En 1642 fut ajoutée sur la place une nouvelle aile de portiques et on édifia la sacristie avec un autel. Enfin, l'ambitieux projet de 1700 pour une extension ultérieure du complexe, à la demande de la duchesse Anna Isabella Gonzaga de Guastalla, prévoyait l'édification de 15 chapelles sur la route conduisant à Mantoue, mais il ne fut jamais terminé.
En 1782 le couvent fut fermé et transformé en hôpital. Ainsi commença le déclin de la Basilique ; l'invasion napoléonienne priva la collection d’ex-voto d'une bonne partie de ses trésors et le matériel que contenait la riche bibliothèque fut dispersé ou détruit ; en 1812, enfin, on démantela une bonne partie du complexe architectural.

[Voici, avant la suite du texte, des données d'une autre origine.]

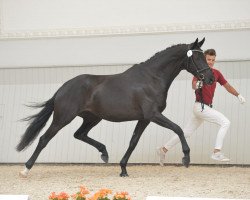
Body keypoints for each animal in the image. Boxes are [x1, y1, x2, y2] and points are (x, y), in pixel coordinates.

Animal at [17, 37, 213, 177]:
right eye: (197, 57)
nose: (210, 78)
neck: (152, 78)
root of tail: (63, 88)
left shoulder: (144, 119)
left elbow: (133, 142)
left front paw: (123, 169)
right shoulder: (153, 115)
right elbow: (178, 129)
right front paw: (186, 157)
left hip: (92, 118)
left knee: (79, 134)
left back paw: (104, 153)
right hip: (63, 118)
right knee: (44, 139)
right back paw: (25, 169)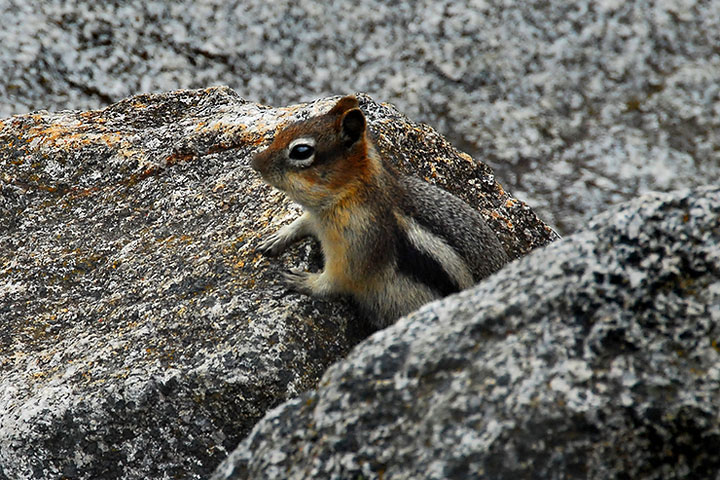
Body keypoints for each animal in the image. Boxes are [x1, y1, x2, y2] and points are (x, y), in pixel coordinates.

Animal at [250, 95, 510, 328]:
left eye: (301, 151)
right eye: (287, 128)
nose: (255, 163)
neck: (347, 195)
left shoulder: (358, 248)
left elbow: (335, 282)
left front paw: (304, 280)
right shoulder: (318, 218)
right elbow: (302, 222)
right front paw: (278, 236)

L'image conservée dans le Sanctuaire de Notre-Dame-des-Grâces représente Marie selon le schéma des « Vierges de tendresse » ; en effet elle est représentée avec dans ses bras l'Enfant qui lui touche doucement le visage. L'enfant semble potelé, son visage est rond et il tourne son regard vers le spectateur. Les couleurs des vêtements contrastent avec le voile bicolore décoré de roses et de petits coqs dans lequel est enveloppée la Vierge. En revanche la couleur du fond aide à exalter les auréoles et les couronnes qui dominent les visages et à focaliser l'attention sur les regards - doux et vif respectivement de la Vierge et de l'enfant. L'image a subi au cours de son histoire différentes modifications et restaurations qui, aujourd'hui, sont surtout décelables au niveau des yeux et des mains ; les incohérences parmi les différentes techniques utilisées laissent de toute façon intactes ces marques d'identification dans les figures qui permettent de dater l’œuvre de la fin du Trecento, ce qui en fait sûrement la plus ancienne de l'église. On peut penser avec vraisemblance que cette image, même si on n’y a fait aucune étude radiographique qui pût vérifier cette théorie, est l'original qui, en 1406, a conduit à la réalisation du sanctuaire tout entier à partir du modeste abri au milieu des eaux du lac.
Deux puissants contreforts soutiennent l'église. Le portique date du xvie siècle. Un cycle de fresque y est peint qui narre l'histoire du sanctuaire. La grande nef est unique et à plan rectangulaire, avec un chœur et une abside surélevée. Des chapelles nobiliaires ont été ajoutés ultérieurement sur les côtés.
Une spectaculaire structure de bois, unique en son genre, soutient le toit à deux pentes. Cette charpente est conçue comme un ouvrage d'architecture propre, avec ses tympans, colonnes et niches. Elle est décorée par une profusion d'ex-voto de cire. Cinquante-trois sculptures de taille réelle ont été placés dans les niches. Faites de papier mâché et de cire, elles ont pour certaines été réalisées par frère Francesco da Acquanegra et ses assistants au xvie siècle, d'autres, vêtues d'armures du xve siècle, portent la signature de l'atelier d'armuriers renommés, les Misaglia. Quelques-unes figurent des hommes célères comme Charles Quint et le pape Pie II1.